-- ABOUT THIS EXERCISE --
Using the records below, transcribe word for word the stretch from the line that contains "## Tracing Services" through the line that contains "service is receiving", both end lines included, and nothing else.

== == ==

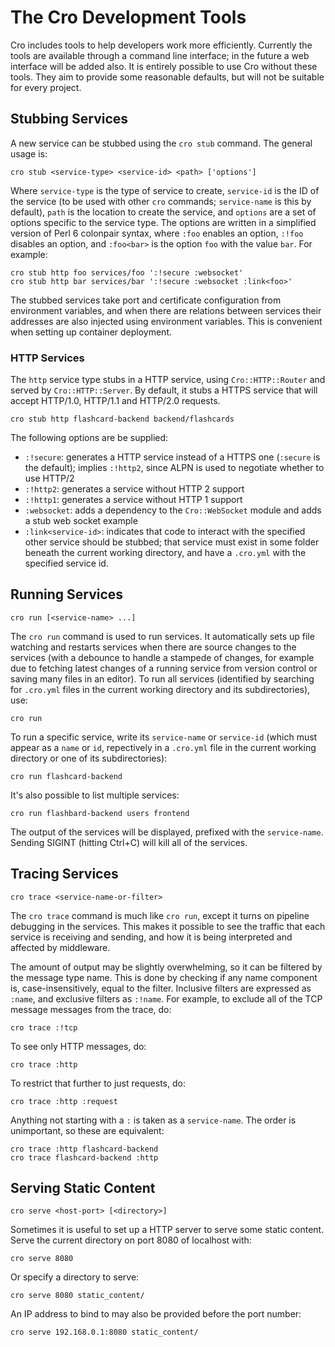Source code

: # The Cro Development Tools

Cro includes tools to help developers work more efficiently. Currently the tools
are available through a command line interface; in the future a web interface
will be added also. It is entirely possible to use Cro without these tools. They
aim to provide some reasonable defaults, but will not be suitable for every
project.

## Stubbing Services

A new service can be stubbed using the `cro stub` command. The general usage
is:

    cro stub <service-type> <service-id> <path> ['options']

Where `service-type` is the type of service to create, `service-id` is the ID of
the service (to be used with other `cro` commands; `service-name` is this by
default), `path` is the location to create the service, and `options` are
a set of options specific to the service type. The options are written in a
simplified version of Perl 6 colonpair syntax, where `:foo` enables an option,
`:!foo` disables an option, and `:foo<bar>` is the option `foo` with the value
`bar`. For example:

    cro stub http foo services/foo ':!secure :websocket'
    cro stub http bar services/bar ':!secure :websocket :link<foo>'

The stubbed services take port and certificate configuration from environment
variables, and when there are relations between services their addresses are
also injected using environment variables. This is convenient when setting up
container deployment.

### HTTP Services

The `http` service type stubs in a HTTP service, using `Cro::HTTP::Router` and
served by `Cro::HTTP::Server`. By default, it stubs a HTTPS service that will
accept HTTP/1.0, HTTP/1.1 and HTTP/2.0 requests.

    cro stub http flashcard-backend backend/flashcards

The following options are be supplied:

* `:!secure`: generates a HTTP service instead of a HTTPS one (`:secure`
  is the default); implies `:!http2`, since ALPN is used to negotiate whether
  to use HTTP/2
* `:!http2`: generates a service without HTTP 2 support
* `:!http1`: generates a service without HTTP 1 support
* `:websocket`: adds a dependency to the `Cro::WebSocket` module and adds
  a stub web socket example
* `:link<service-id>`: indicates that code to interact with the specified
  other service should be stubbed; that service must exist in some folder
  beneath the current working directory, and have a `.cro.yml` with the
  specified service id.

## Running Services

    cro run [<service-name> ...]

The `cro run` command is used to run services. It automatically sets up file
watching and restarts services when there are source changes to the services
(with a debounce to handle a stampede of changes, for example due to fetching
latest changes of a running service from version control or saving many files
in an editor). To run all services (identified by searching for `.cro.yml`
files in the current working directory and its subdirectories), use:

    cro run

To run a specific service, write its `service-name` or `service-id` (which must
appear as a `name` or `id`, repectively in a `.cro.yml` file in the current
working directory or one of its subdirectories):

    cro run flashcard-backend 

It's also possible to list multiple services:

    cro run flashbard-backend users frontend

The output of the services will be displayed, prefixed with the `service-name`.
Sending SIGINT (hitting Ctrl+C) will kill all of the services.

## Tracing Services

    cro trace <service-name-or-filter>

The `cro trace` command is much like `cro run`, except it turns on pipeline
debugging in the services. This makes it possible to see the traffic that each
service is receiving and sending, and how it is being interpreted and affected
by middleware.

The amount of output may be slightly overwhelming, so it can be filtered by
the message type name. This is done by checking if any name component is,
case-insensitively, equal to the filter. Inclusive filters are expressed as
`:name`, and exclusive filters as `:!name`. For example, to exclude all of
the TCP message messages from the trace, do:

    cro trace :!tcp

To see only HTTP messages, do:

    cro trace :http

To restrict that further to just requests, do:

    cro trace :http :request

Anything not starting with a `:` is taken as a `service-name`. The order is
unimportant, so these are equivalent:

    cro trace :http flashcard-backend
    cro trace flashcard-backend :http

## Serving Static Content

    cro serve <host-port> [<directory>]

Sometimes it is useful to set up a HTTP server to serve some static content.
Serve the current directory on port 8080 of localhost with:

    cro serve 8080

Or specify a directory to serve:

    cro serve 8080 static_content/

An IP address to bind to may also be provided before the port number:

    cro serve 192.168.0.1:8080 static_content/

== == ==

-- SOLVED PROBLEM --
## Tracing Services

    cro trace <service-name-or-filter>

The `cro trace` command is much like `cro run`, except it turns on pipeline
debugging in the services. This makes it possible to see the traffic that each
service is receiving and sending, and how it is being interpreted and affected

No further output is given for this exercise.